So this is my first personal blog post – ever, and I’ve called it ‘F***ing Youth Work!’ Don’t get me wrong, I love youth work, I’ve been playing this game for a decade and still finding new reasons for why I love it – No, this post is about swearing.
Working with young people and hearing all sorts of swearing kinda goes hand in hand – a generalisation I know. Not all young people but not just ‘naughty’ youth either – cursing, cussing, effing and blinding are often prominent parts of a young vocabulary. My point is that maybe youth workers need to swear a bit more themselves…

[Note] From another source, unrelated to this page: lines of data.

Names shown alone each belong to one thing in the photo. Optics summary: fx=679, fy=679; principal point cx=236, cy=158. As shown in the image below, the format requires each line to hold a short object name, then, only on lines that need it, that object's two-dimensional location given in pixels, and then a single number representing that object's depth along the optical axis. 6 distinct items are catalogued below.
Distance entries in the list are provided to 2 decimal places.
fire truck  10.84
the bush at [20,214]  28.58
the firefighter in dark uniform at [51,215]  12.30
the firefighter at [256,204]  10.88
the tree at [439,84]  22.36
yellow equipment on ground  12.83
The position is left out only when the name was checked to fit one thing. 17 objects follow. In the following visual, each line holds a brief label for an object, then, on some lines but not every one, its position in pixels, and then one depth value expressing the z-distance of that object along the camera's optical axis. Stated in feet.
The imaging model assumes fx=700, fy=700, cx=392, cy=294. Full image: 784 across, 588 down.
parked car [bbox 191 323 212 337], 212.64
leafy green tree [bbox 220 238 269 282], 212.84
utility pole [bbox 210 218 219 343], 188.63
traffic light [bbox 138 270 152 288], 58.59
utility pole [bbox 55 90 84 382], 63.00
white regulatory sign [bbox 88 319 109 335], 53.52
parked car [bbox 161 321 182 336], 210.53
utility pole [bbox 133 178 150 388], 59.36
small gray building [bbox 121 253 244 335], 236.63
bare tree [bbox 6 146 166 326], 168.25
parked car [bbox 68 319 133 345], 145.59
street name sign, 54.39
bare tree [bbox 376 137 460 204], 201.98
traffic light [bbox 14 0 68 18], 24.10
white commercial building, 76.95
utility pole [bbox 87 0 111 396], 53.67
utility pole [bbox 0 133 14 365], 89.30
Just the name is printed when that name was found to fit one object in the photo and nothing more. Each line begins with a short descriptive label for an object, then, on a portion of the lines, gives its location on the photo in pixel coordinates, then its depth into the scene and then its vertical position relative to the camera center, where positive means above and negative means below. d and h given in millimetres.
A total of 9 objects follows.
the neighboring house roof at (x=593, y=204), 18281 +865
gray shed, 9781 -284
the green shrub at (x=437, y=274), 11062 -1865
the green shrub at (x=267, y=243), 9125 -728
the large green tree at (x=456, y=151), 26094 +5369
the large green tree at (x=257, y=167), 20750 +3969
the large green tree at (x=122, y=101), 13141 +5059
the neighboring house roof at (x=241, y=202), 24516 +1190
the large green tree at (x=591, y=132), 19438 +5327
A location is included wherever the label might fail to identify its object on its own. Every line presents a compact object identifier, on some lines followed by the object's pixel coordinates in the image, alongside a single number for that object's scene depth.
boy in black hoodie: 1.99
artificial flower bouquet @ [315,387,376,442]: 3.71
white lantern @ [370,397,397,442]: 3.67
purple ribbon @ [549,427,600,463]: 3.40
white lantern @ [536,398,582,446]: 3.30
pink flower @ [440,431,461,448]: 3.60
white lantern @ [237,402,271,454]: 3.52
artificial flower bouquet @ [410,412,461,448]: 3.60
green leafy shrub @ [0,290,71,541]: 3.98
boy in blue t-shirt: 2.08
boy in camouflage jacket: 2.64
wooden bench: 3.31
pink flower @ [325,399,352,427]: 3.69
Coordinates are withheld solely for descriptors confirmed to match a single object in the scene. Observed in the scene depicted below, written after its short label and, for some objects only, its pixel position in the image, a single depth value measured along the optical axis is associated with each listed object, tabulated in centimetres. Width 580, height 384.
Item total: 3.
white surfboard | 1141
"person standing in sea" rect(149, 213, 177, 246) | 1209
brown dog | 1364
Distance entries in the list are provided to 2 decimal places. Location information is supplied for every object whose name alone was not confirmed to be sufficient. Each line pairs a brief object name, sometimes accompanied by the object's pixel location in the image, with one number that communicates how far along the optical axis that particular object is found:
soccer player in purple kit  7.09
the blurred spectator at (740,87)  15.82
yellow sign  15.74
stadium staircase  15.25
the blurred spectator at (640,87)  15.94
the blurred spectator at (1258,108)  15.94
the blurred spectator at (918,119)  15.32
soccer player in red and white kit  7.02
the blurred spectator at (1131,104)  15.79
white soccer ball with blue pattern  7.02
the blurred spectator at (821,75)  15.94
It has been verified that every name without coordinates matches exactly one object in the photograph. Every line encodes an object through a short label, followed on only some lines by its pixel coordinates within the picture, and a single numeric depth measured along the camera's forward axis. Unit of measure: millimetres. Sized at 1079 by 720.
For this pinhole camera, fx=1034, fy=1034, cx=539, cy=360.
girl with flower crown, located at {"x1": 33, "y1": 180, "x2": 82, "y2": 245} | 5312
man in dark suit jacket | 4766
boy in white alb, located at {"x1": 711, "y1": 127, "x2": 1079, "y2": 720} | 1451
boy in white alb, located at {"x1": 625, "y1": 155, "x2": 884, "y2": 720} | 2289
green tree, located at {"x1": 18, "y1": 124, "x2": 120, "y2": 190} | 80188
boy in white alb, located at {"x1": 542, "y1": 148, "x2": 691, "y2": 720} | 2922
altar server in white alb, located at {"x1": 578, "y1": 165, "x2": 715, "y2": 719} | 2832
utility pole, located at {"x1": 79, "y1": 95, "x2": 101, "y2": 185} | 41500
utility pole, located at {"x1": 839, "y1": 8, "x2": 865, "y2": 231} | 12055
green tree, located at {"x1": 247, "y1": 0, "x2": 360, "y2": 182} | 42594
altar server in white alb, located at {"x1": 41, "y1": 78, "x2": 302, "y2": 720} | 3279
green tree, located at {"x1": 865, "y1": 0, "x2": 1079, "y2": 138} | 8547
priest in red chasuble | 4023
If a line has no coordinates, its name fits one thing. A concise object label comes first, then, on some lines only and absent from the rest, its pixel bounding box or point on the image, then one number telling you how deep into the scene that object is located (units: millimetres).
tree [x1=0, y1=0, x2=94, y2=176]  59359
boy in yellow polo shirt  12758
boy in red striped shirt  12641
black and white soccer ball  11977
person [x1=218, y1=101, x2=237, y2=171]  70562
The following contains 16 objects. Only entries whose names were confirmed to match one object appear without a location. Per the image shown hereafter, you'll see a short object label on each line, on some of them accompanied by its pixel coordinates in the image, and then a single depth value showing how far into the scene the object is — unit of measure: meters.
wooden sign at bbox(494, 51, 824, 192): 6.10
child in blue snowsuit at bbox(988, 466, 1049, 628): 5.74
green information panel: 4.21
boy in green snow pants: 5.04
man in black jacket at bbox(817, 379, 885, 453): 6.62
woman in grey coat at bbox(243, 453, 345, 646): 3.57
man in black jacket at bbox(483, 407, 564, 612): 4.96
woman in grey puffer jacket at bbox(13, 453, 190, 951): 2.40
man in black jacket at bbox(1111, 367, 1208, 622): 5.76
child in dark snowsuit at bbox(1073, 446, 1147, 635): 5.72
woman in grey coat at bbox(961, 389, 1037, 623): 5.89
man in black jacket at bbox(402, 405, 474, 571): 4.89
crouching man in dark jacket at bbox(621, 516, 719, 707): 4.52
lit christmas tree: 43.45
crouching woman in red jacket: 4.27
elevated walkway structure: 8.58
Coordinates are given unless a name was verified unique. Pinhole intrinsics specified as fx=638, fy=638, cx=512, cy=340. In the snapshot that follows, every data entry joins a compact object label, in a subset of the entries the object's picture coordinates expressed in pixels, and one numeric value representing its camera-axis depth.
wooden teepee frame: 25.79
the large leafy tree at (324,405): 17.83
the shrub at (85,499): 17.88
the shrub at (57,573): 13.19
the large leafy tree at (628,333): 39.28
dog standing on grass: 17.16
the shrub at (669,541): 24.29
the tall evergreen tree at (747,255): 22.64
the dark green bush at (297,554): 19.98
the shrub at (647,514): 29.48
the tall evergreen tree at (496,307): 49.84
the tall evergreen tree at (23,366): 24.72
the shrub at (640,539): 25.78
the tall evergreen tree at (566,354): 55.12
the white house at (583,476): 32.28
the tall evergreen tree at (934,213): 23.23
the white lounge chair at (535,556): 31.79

So there’s a few different points here;
1) I’m not talking about discriminatory swearing or swearing at people with harmful intent. I’m not saying this is what youth workers should do more of, let’s be clear.
2) “But ALL swearing could be offensive” – Sure. I’m not saying that you should bust out your arsenal of favoured profanity in front of 5 year olds stood next to their mums. Please don’t turn the air blue around teens you know would be upset – an ability to judge these situations is assumed.
3) “Shit – Balls – Crap – Coooooock!” – I’m not even saying that you should be busting it out for the sake of it – liberal cursing wont help you – and what purpose would it serve?
What I am saying is that I firmly believe that swear words are like colours on the paint palette of vocab. They may not be used by all painters in many of the best paintings but they do have their place. Sometimes there are just no better words to sum something up – at least not without using circumlocutory or tautological verbosity – like that. Now who wouldn’t sum up any of those three words when talking to a young person with the perfectly simple one;
Just when you thought I was all about the shock value, I do have some theory…
Carl Rogers gave to the world his three ‘core conditions’ for counselling and education – ’empathy’, ‘unconditional positive regard’ and the one I’m interested in tonight – ‘congruence’. Congruence is all about the realness of the practitioner and whether the character you present in your work is the genuine you. If not you may be jeapardising the impact of your work.
In practice – I swear. I swear if I would normally swear in conversation. I tend to tone it down, but then I don’t swear a huge amount in my personal life anyway. And in my experience not only does it better represent a congruent you but on some level it shows trust. The trust in the young people you work with to use swearing with you, but use it ‘properly’. Groups I work with don’t have a blanket ban on swearing – whenever they do ground rules they always say “No Swearing” as if it’s expected. I challenge that, “Is that realistic” – reflection – “No, I guess not” – “Ok, so what is realistic?” – discussion around what’s appropriate and not… This way groups know the difference between using swear words and being nasty/bullying/discriminatory/offensive – a lesson they’re free to take to other areas of their lives.
I also find that casual (and proper!) swearing can lead to a mutual respect between youth worker and young person. Not the kind of respec’! you get preceded by the word ’nuff’ that it’s embarrassing to try to cultivate as a youth worker. Not even the ‘Respect‘ the Labour party tried to force down people’s throats in 2005 but the kind of respect you give and get when you treat teenagers as they want to be treated – as young adults.
So, swearing, why not give it a fucking go?